Marco legal, tendências, opinião pública: quando se trata do direito ao aborto, os Estados Unidos representam claramente uma exceção no cenário internacional.

– Com Pequim e Pyongyang –

Na falta de uma lei federal, coube à Suprema Corte dos Estados Unidos garantir, em 1973, o direito ao aborto, que, no entanto, se limita a um feto “viável”, ou seja, até o momento em que tenha a capacidade de sobreviver fora do útero, entre 22 e 24 semanas de gestação.

Em uma audiência na quarta-feira, que pode marcar uma mudança histórica, a mais alta corte do país pareceu querer recuar.

O líder da Suprema Corte, o conservador John Roberts, declarou-se especialmente “inquieto” ao considerar que “os Estados Unidos compartilham com a China e a Coreia do Norte o limite da viabilidade”, enquanto no resto do mundo as restrições são maiores.

Usando o mesmo argumento, o ex-vice-presidente dos Estados Unidos, Mike Pence, um cristão ultraconservador, havia pedido à Suprema Corte que removesse os Estados Unidos das ditas “margens radicais” para adaptar sua legislação a um modelo mais ocidental.

Os Estados Unidos, de fato, estão entre os países com os prazos mais longos permitidos ao aborto.

Segundo estudo do Centro de Direitos Reprodutivos, cerca de 67 países no mundo, principalmente ocidentais, autorizam a interrupção voluntária da gravidez sem justificativa.

Além disso, os Estados Unidos fazem parte de uma dezena de países com o limite mais estendido, junto com China, Reino Unido (24 semanas), Canadá (até o parto) e várias regiões da Austrália.

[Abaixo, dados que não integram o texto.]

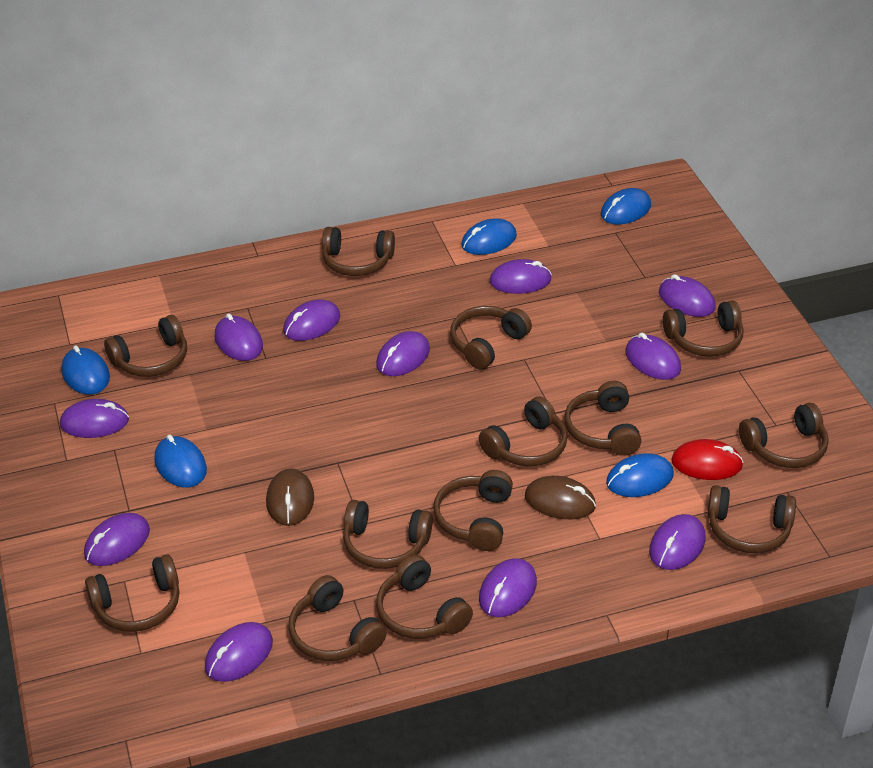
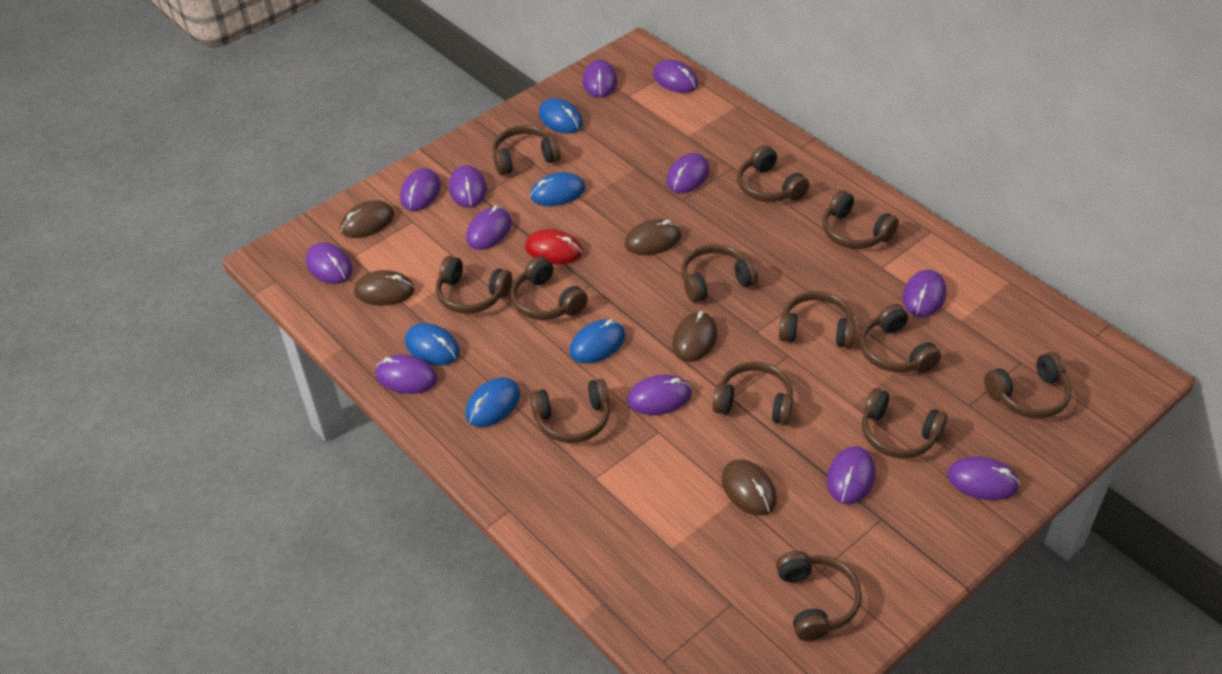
brown mouse: [266,468,314,526] [525,476,596,519] = 2 -> [340,200,394,238] [354,270,415,306] [625,219,681,255] [672,311,717,362] [721,459,777,515] = 5
purple mouse: [60,399,129,438] [84,513,150,566] [205,622,273,682] [215,313,263,361] [283,299,340,341] [376,331,430,376] [479,558,537,617] [490,259,552,294] [625,333,681,380] [649,514,705,570] [659,274,716,317] = 11 -> [306,243,353,284] [376,354,437,394] [400,168,441,211] [449,165,487,208] [466,205,512,250] [583,60,617,98] [627,375,692,415] [653,60,698,93] [667,153,709,193] [827,446,876,504] [903,270,946,317] [947,456,1020,500] = 12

No entanto, esses limites são enganosos, porque em muitos países também existem exceções “econômicas, sociais ou médicas” para abortar até o momento do parto, segundo Julie Rinkelman, advogada que defende o “status quo” na Suprema Corte.

– Em outros estados –

Acima de tudo, a advogada acrescenta em sua resposta ao juiz Roberts, esses países “não têm o tipo de barreiras que temos aqui”.

Os estados conservadores do centro e do sul do país efetivamente multiplicaram as leis restritivas nos últimos anos, forçando o fechamento de inúmeras clínicas de aborto, a tal ponto que apenas uma em cada seis permanece aberta.

Desde 1º de setembro, o estado do Texas proíbe o aborto a partir das seis semanas de gestação, o que ainda não gerou uma decisão da Suprema Corte. Em contrapartida, o aborto é muito acessível em estados progressistas vizinhos, como Califórnia ou Nova York.

Poucos países apresentam diferenças tão marcantes entre estados ou regiões.

“Somos uma aberração em termos da evolução dos direitos ao aborto”, estima Nancy Northup, presidente do Centro para os Direitos Reprodutivos. “A tendência desde os últimos 25 anos é flexibilizar as medidas, com avanços recentes no México, Argentina e Benin”.

Em comparação com outras democracias ocidentais, os Estados Unidos também se destacam por seu acirrado debate sobre o aborto. 75% dos suecos, 65% dos britânicos, 64% dos franceses, 61% dos italianos e espanhóis… acham que o aborto deve ser autorizado sempre que uma mulher quiser, enquanto apenas 42% dos americanos compartilham desta opinião, de acordo com uma pesquisa Ipsos de 2021.

E nesses países, que tiveram fortes mobilizações na época da legalização do aborto, o debate enfraqueceu posteriormente.

Nos Estados Unidos, entretanto, após a decisão de 1973, o clima piorou especialmente quando o Partido Republicano usou a luta antiaborto para mobilizar eleitores da direita mais conservadora e religiosa.

O ex-presidente Donald Trump personifica o extremo dessa estratégia: em 1999, o bilionário se declarou a favor dos direitos das mulheres de “escolher”, mas sua vitória nas eleições presidenciais de 2016 se deve em parte à promessa de nomear juízes contra o aborto à Suprema Corte.

Ao longo de seu mandato, Trump conseguiu incluir três magistrados conservadores no mais alto órgão judicial do país e essa estratégia parece estar prestes a dar frutos.